ゼネラルモーターズ(GM)は2020年8月7日、キャデラック初の電気自動車(EV)「リリック」を発表した。
リリックは、伝統的な内燃機関構造を採用したEVと異なり、EV専用のモジュール式プラットフォームを採用。約100kWhのエネルギーを供給する最新型のアルティウム・バッテリーシステムを搭載している。これにより、低重心で50:50に近い重量配分が可能になったという。
同バッテリーシステムは、正極にアルミニウムを用いたNCMA(ニッケル-コバルト-マンガン-アルミニウム)化合物を採用し、従来のGM製バッテリーに比べてコバルト含有量を70%以上削減した。化合物を平面的なパウチ型セルに封入し、設計を簡素化することで、冷却を容易にしたという。また、モジュール内に直接バッテリーの電子回路を組み込んだことで、GMの既存の電気自動車に比べてバッテリーパックの配線を約90%削減した。

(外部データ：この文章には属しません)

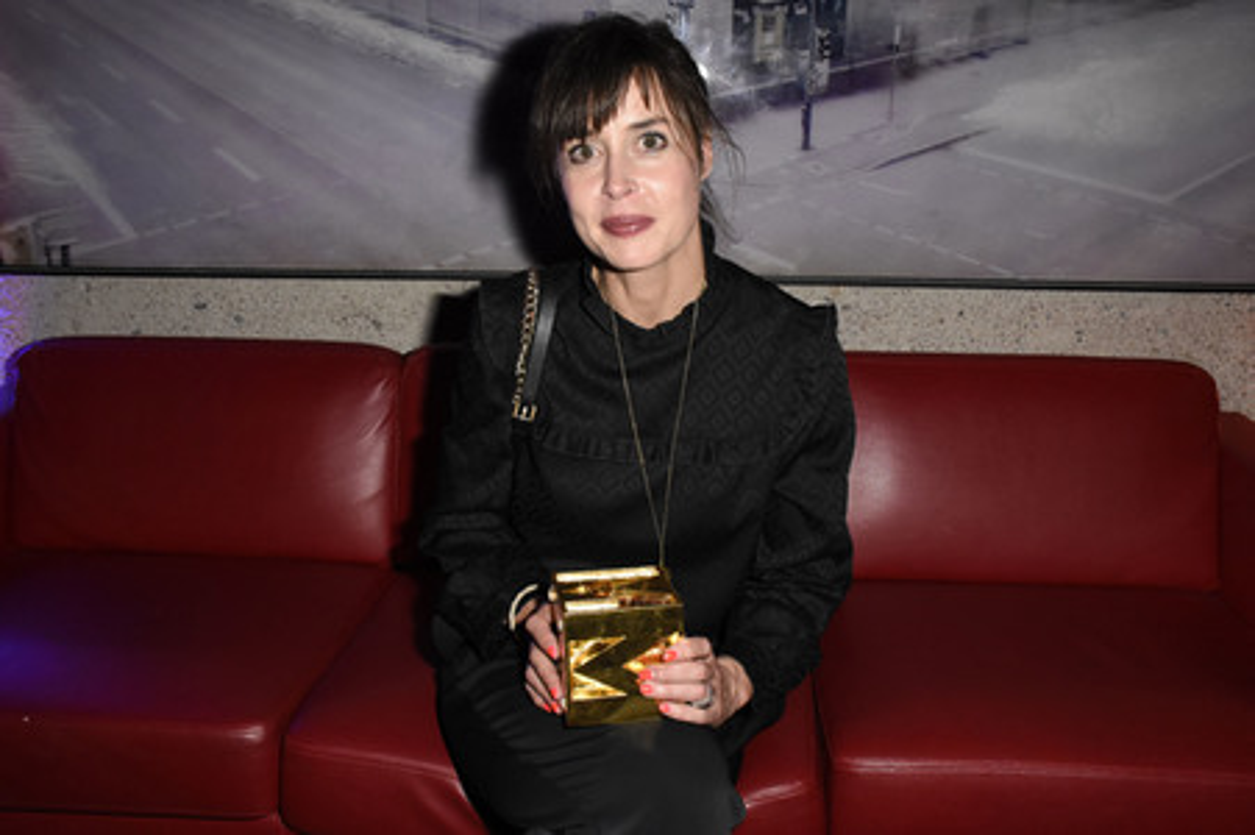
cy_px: 418
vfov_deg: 38.3
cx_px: 628
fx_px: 1202
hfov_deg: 55.1
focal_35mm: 34
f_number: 6.3
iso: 3200
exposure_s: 1/125
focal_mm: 23
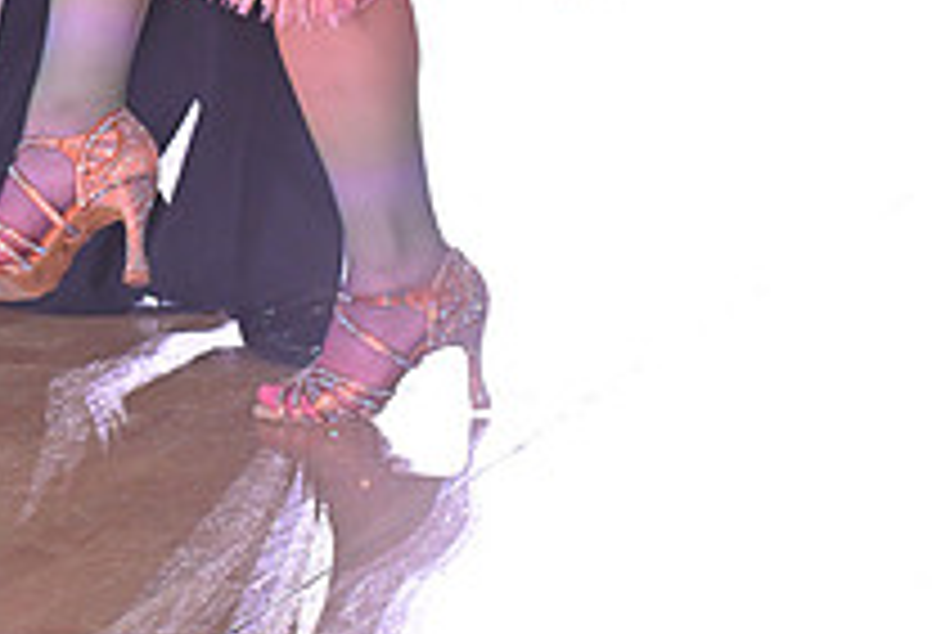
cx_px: 164
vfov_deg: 4.1
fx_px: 8714
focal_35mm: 330
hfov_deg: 6.2
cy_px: -589
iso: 2000
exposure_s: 1/320
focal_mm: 120
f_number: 5
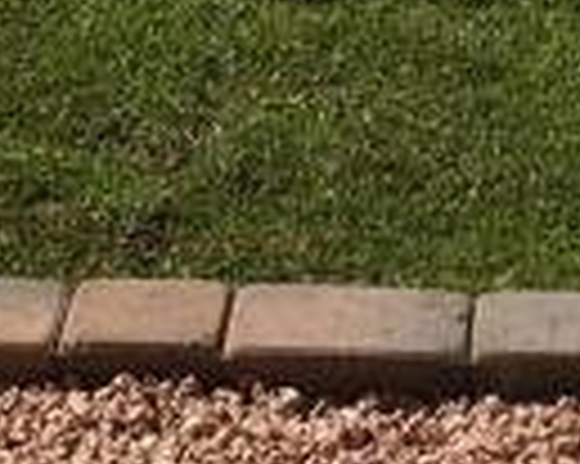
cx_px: 688
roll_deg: -2.9
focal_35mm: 225
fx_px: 3859
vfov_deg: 6.5
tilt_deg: -11.2
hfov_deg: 8.5
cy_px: -644
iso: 25
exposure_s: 1/2198
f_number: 2.2
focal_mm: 4.15
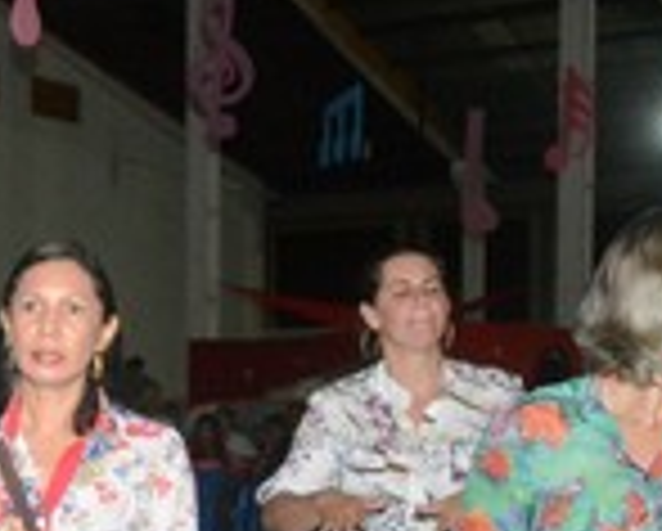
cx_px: -279
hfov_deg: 19.8
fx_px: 1687
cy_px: 504
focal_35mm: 86
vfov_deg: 17.6
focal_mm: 20
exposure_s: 1/160
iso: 3200
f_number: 3.5
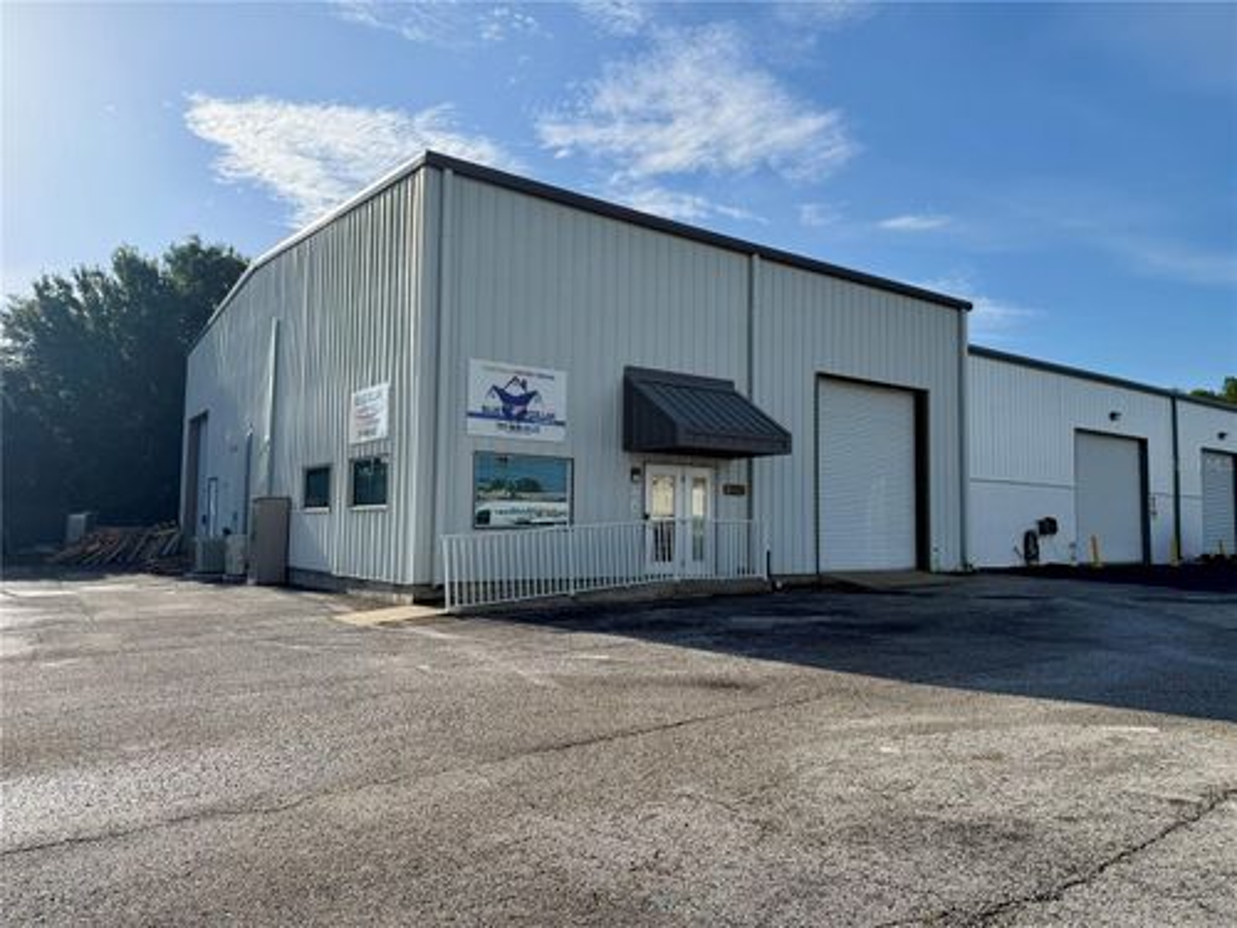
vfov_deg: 56.8
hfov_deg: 71.6
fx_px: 858
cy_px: 464
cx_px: 618
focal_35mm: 24
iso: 100
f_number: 1.78
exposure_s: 1/7353
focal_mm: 6.76
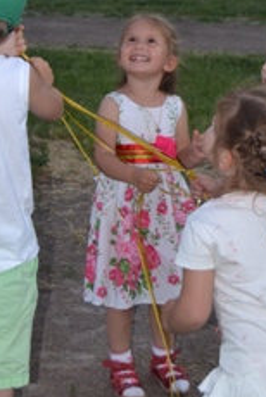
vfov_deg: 16.0
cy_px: -138
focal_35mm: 120
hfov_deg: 11.3
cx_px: -31
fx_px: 1326
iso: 100
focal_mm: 24
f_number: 4
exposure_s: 1/125
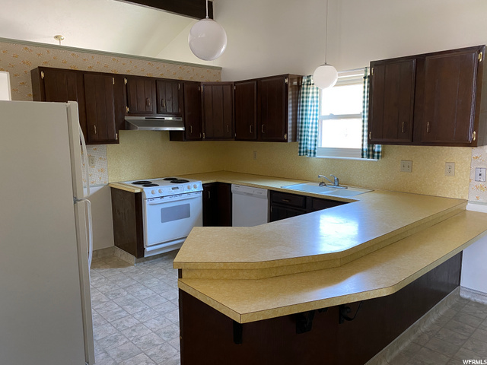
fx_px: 366
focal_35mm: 26
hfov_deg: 67.3
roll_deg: +0.9
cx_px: 244
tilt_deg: -7.0
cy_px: 182
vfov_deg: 53.1
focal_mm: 4.25
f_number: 1.8
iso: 200
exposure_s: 1/60
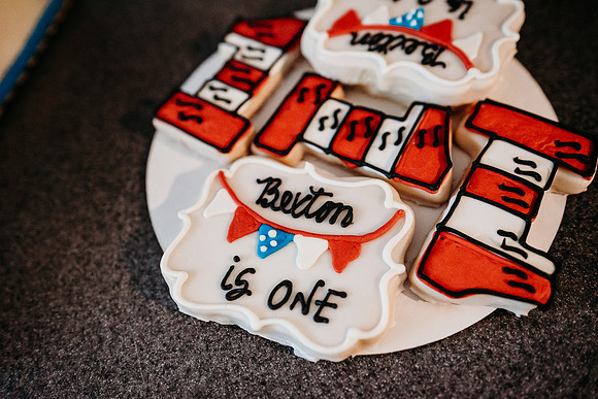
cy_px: 200
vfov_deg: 53.2
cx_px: 299
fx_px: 399
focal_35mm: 24
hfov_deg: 73.7
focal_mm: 24
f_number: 2.5
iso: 2500
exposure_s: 1/160
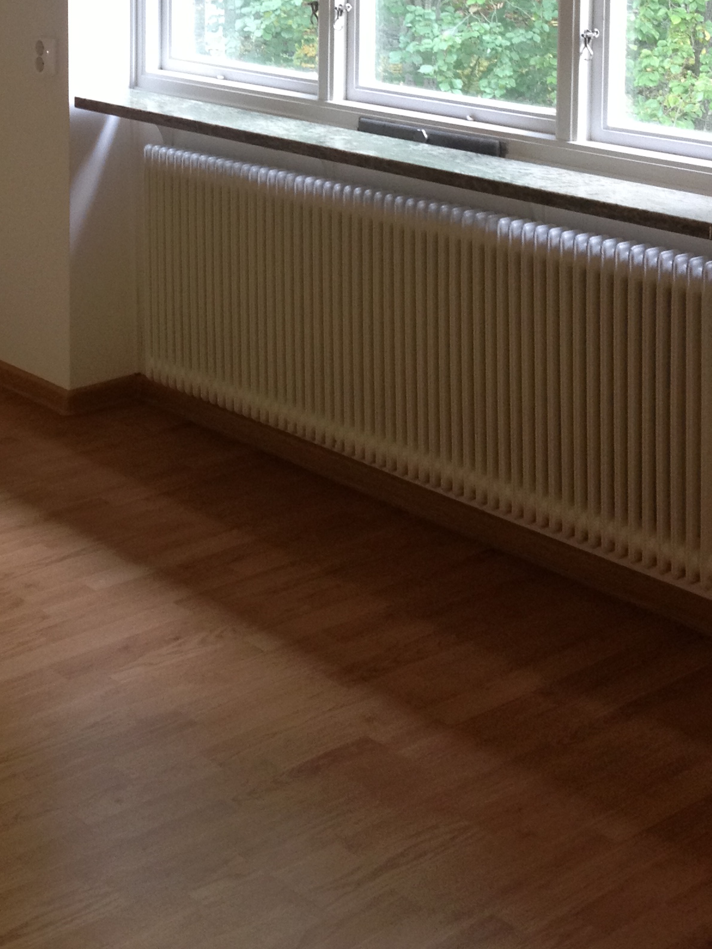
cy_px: 13
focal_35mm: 72
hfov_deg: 20.1
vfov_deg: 25.7
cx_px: 96
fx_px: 1975
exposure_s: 1/33
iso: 100
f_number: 2.4
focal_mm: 4.28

GMの社内テストの結果によると、リリックはフル充電で480km以上の走行が可能だ。出力150kW以上の直流(DC)急速充電や最大出力19kWのレベル2 AC充電を含めたさまざまな充電方法に対応しており、完全ハンズフリーの運転支援システム「スーパークルーズ」の最新版も搭載した。デュアルプレーン拡張現実(AR)に対応したヘッドアップディスプレイや、リモートセルフパーキングといった新技術も採用されている。
リリックの対角33インチのLEDディスプレイには、ドライバーインフォメーションの詳細やインフォテイメント・コントロール、カメラビューが表示される。10億色以上を表示可能で、従来のモデルの64倍に達する。
GMは、リリックの日本市場への導入時期は未定としている。